Today’s lent thinking revolves around Jesus praying in Gethsemane. The story describes him feeling powerful emotions as he anticipates where his path will lead him.
Most people avoid fear and anger and the situations where we may experience these emotional states. There is a tradition of “Via Negitiva” though. I react badly to (hate?) Disney for the decisions they have made to edit out tragedy from old stories, or redress them to promote a simplistic and conservative vision of the USA. I think stories can, and should, help us encounter feelings we hope we will never experience for real and that this will help us handle the times when we have to walk a dark path.
When I was a teenager I was trained to take the good news to my friends. One of my teachers, in particular, combined music and visual imagery. Using a cassette tape and a film projector with actual reels! To help us imaginatively engage with the meaning. The song he chose was “The sound of silence” by Simon and Garfunkel. The experience of frustration has been reinterpreted and expressed by “Disturbed” more recently.
This freedom and adaption to a changing world was a rarity though. Many had a desire to take the gospel relevantly to every generation. Their underlying agenda was to bring people to their vision of Church however. With the best of intentions, it seemed like they would bait activities with fun, reduce their dogma to soundbites, and then expect new recruits to settle down into established church patterns. Young people who were devoted to the Way would be burdened by their elders perceived failures to succeed. Issues like consumerism, climate change and the persecution of people because of their gender and sexuality were badly handled by a culture finding it difficult enough to understand the ethics of vegetarianism.
This song and video helped me work though some of that experience.

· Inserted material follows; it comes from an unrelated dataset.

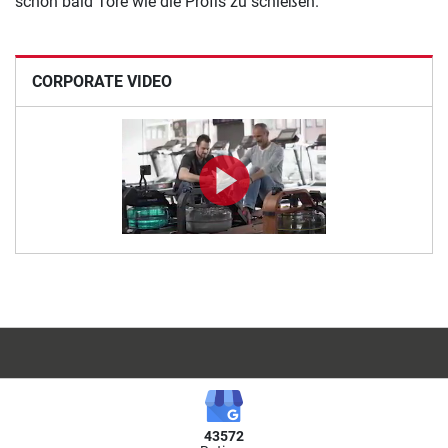
schon bald Tore wie die Profis zu schießen.
CORPORATE VIDEO
43572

I started with a pop/folk song covered by a metal band. A while ago I was intrigued to discover that a metal track composed by “Nine Inch Nails” had become popular in Church circles. The new version was recorded by Johnny Cash towards the end of his life. Hindsight, nostalgia, these are powerful emotions.

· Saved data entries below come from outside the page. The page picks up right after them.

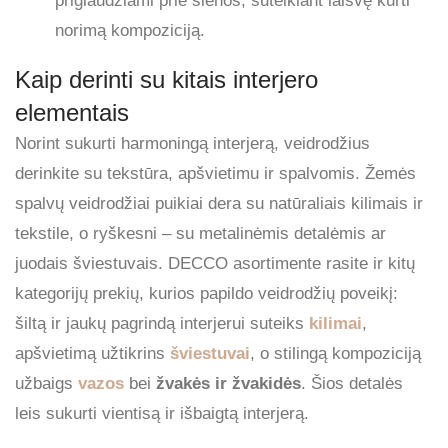
priglaudžiami prie sienos, suteikiant laisvę kurti
norimą kompoziciją.
Kaip derinti su kitais interjero
elementais
Norint sukurti harmoningą interjerą, veidrodžius
derinkite su tekstūra, apšvietimu ir spalvomis. Žemės
spalvų veidrodžiai puikiai dera su natūraliais kilimais ir
tekstile, o ryškesni – su metalinėmis detalėmis ar
juodais šviestuvais. DECCO asortimente rasite ir kitų
kategorijų prekių, kurios papildo veidrodžių poveikį:
šiltą ir jaukų pagrindą interjerui suteiks
kilimai
,
apšvietimą užtikrins
šviestuvai
, o stilingą kompoziciją
užbaigs
vazos
bei
žvakės ir žvakidės
. Šios detalės
leis sukurti vientisą ir išbaigtą interjerą.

What are the consequences of addiction to social order experienced by national churches? To denomination by those trained in that path? All humans need safe spaces to nourish a strong sense of identity in relationship – but how many “little deaths” have young people been forced to make in order to fit in? Where has the support for them been, when they leave the mother ship to establish safe spaces for outcasts and those who question the status quo?